## Problems
1. Answer these questions from the passage about Bea Riley, one per line:
(a) What did Dad do after seeing the shoes Mom wore to church?
(b) How much merchandise had Mom given away from her craft shop?
(c) Which president was the last one she actually approved of?
2. Carry on the passage about Bea Riley from the point where it ends.
======== Selected passage ========
You know, if a snarling legalist said that, it might have killed the sale, but you could tell mom was saying it as though she were describing her best Friend.  And she was.  That big cowboy knew he was loved, and he watched out for Mom’s friend from then on.

You can see the pictures of mom as a young woman in the program.  She was a stunning beauty, by any definition, but I can honestly tell you this:  it didn’t mean a thing to her.  She was probably the most casual, fashion-unaware person I’ve ever known in my life.  We once went to church and Dad looked over at her shoes, and she was wearing some sort of moccasin slippers, and Dad  turned the car right around for a shoe change.   She really was far more concerned about the work God was doing in her soul, and in ours.  How many times have I heard her say it to me:  “lay not up for yourselves treasures on earth.”   She had such a generous spirit, when Dad helped her open a craft shop, they looked at the books a few years later, and it turns out mom had given way over $40,000 worth of merchandise.

Those of you who visited with her knew how loving she was.  She was the absolute soul of love.  But any honest memory of Bea Riley would have to include this conclusion:  if you love truth, you hate falsehood.  If you love virtue, you hate sin.  Mom was deeply worried about our country.  Back in the sixties, they laughed at her, at school board meetings, but she was predicting the future.  In her final years, whenever our Dear Leader came on the television, she would spit in the direction of the set.   I think the last president she actually approved of was Ronald Reagan, and then you would have to go all the way back to Calvin Coolidge for mom’s blessings.  And that may sound a tad partisan, but it’s not.  She just had high standards for our leaders.  She judged them by the founding fathers, and very few measure up today.  And I can tell you this, if Barack were to repent of his sins, Mom would be the first one to forgive him.
======== Supplied material ========
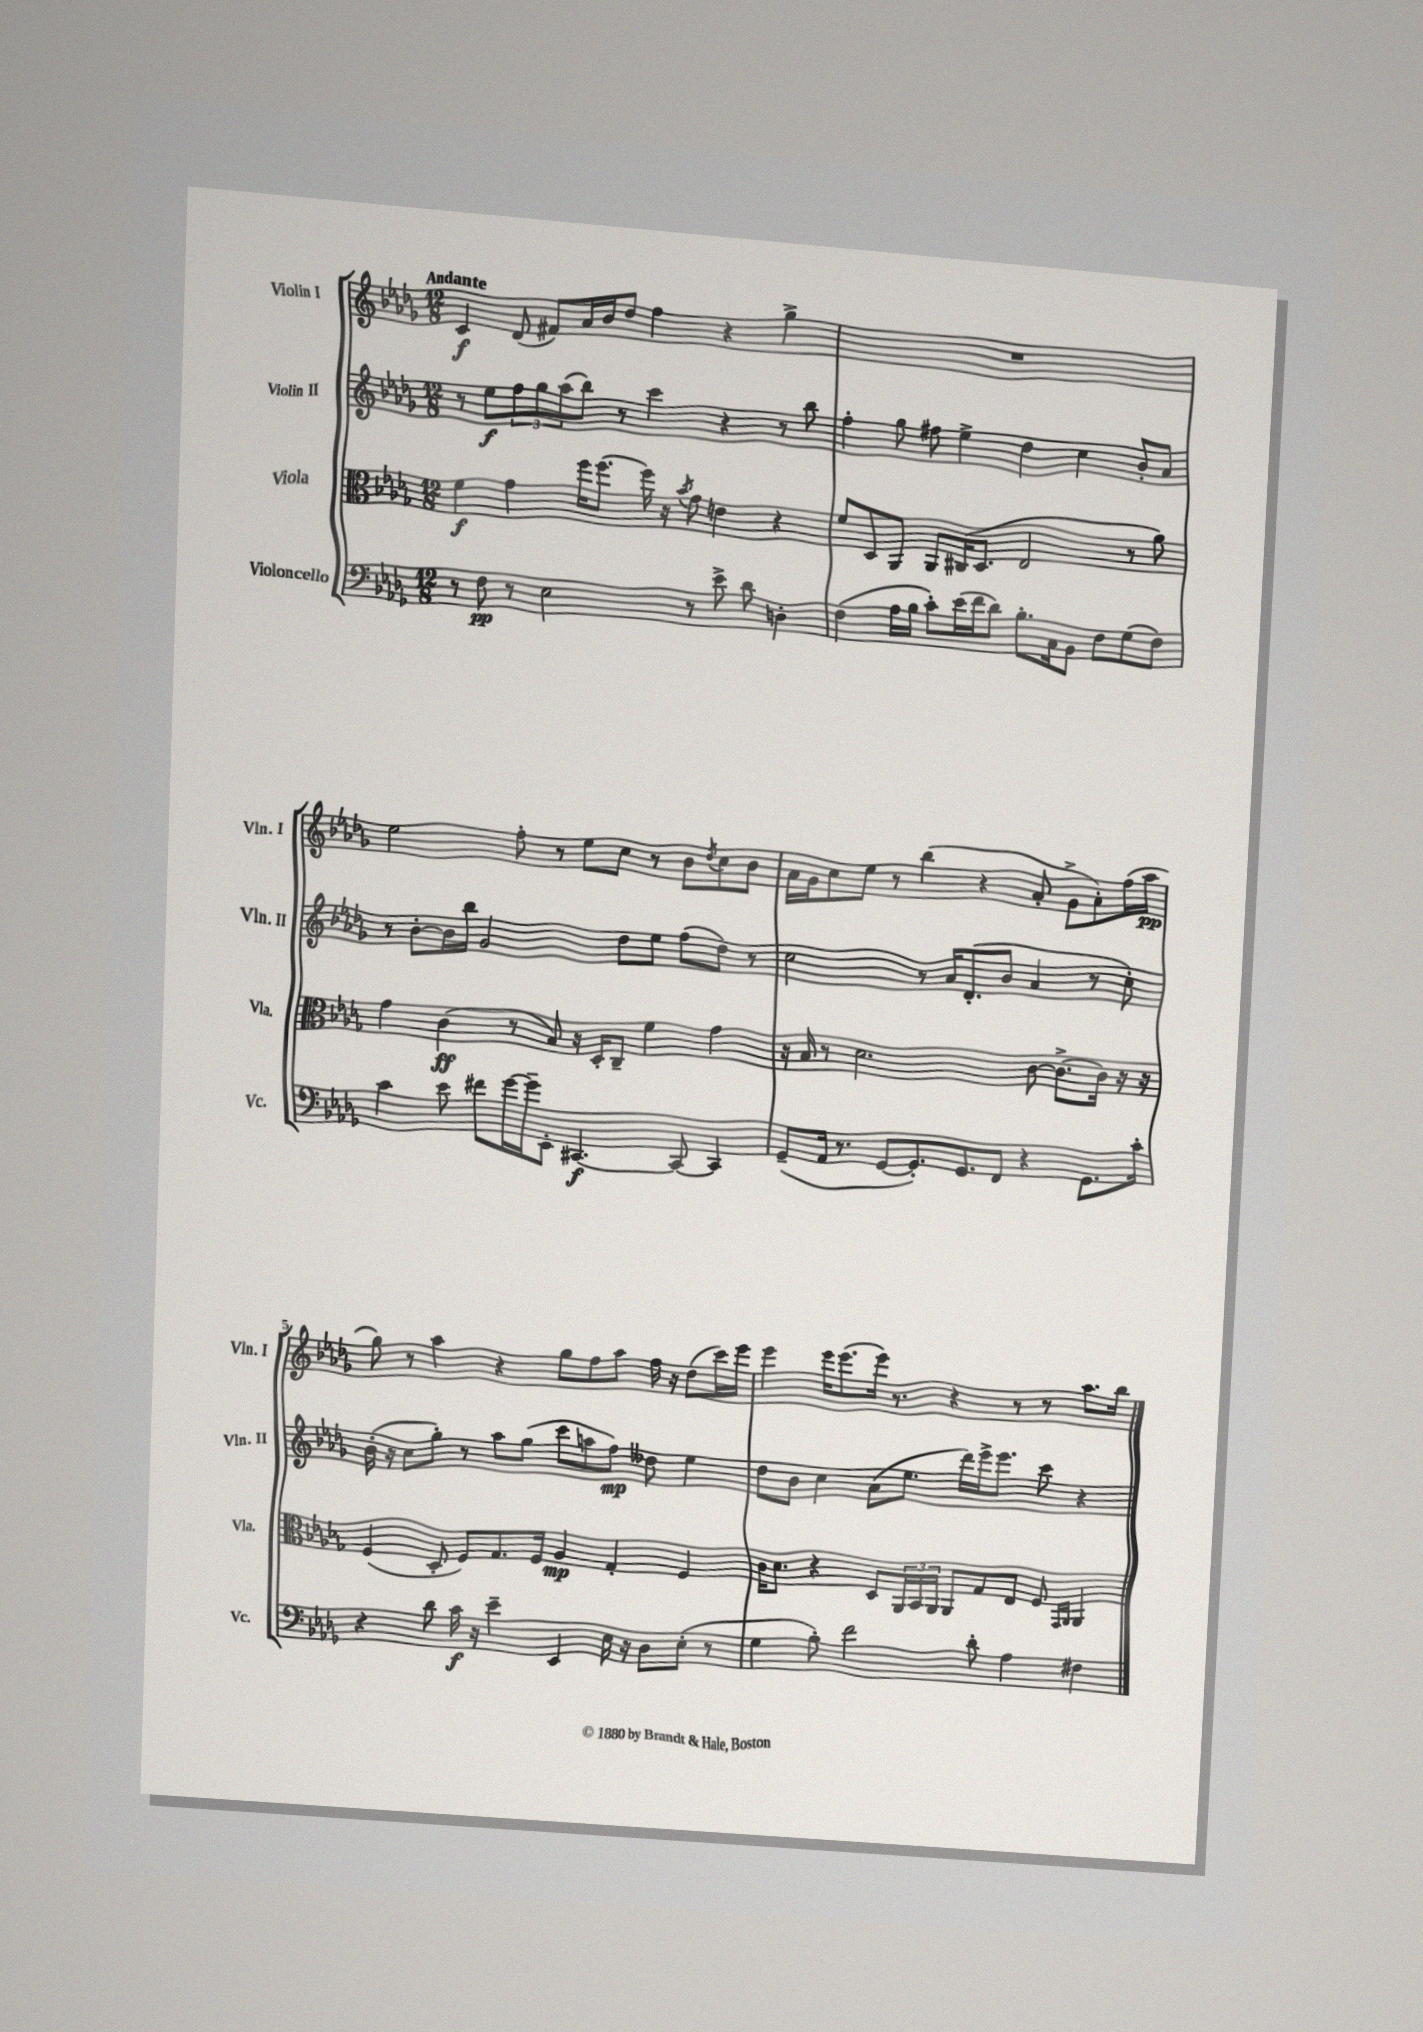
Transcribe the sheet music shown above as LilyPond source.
========
## The responses
1.
(a) He turned the car right around for a shoe change.
(b) Way over $40,000 worth.
(c) Ronald Reagan.

2.
I’m glad, in a way, that Mom is spared the battle that is before us.  She fought hers — and we will have to fight ours.   When you think of that “Greatest Generation” that Mom and Dad were part of, you forget that they were unprepared themselves.  Right after Pearl Harbor, there were only 46 modern fighter aircraft to defend 1200 miles of the West Coast.  My father’s barber retired in his early 40s, because he purchased valuable San Clemente beachfront from people afraid the Japanese were going to bomb Los Angeles.    They didn’t win the battle because they were prepared, or by the might of their arms, or even because of their training or even their courage.  They were short on some of that.  They won because they had faith in the ideals of our republic, and that great New Testament “city on a hill” John Winthrop described, that great light that cannot be hid, that torch held in the hand of the one true King who sits even now on the throne — waiting for us to call on His name and repent and pray and knock down the gates of hell.   Or as my mother described Him, when I asked a few days ago, on whom she leans …
“My savior.  Only my savior.”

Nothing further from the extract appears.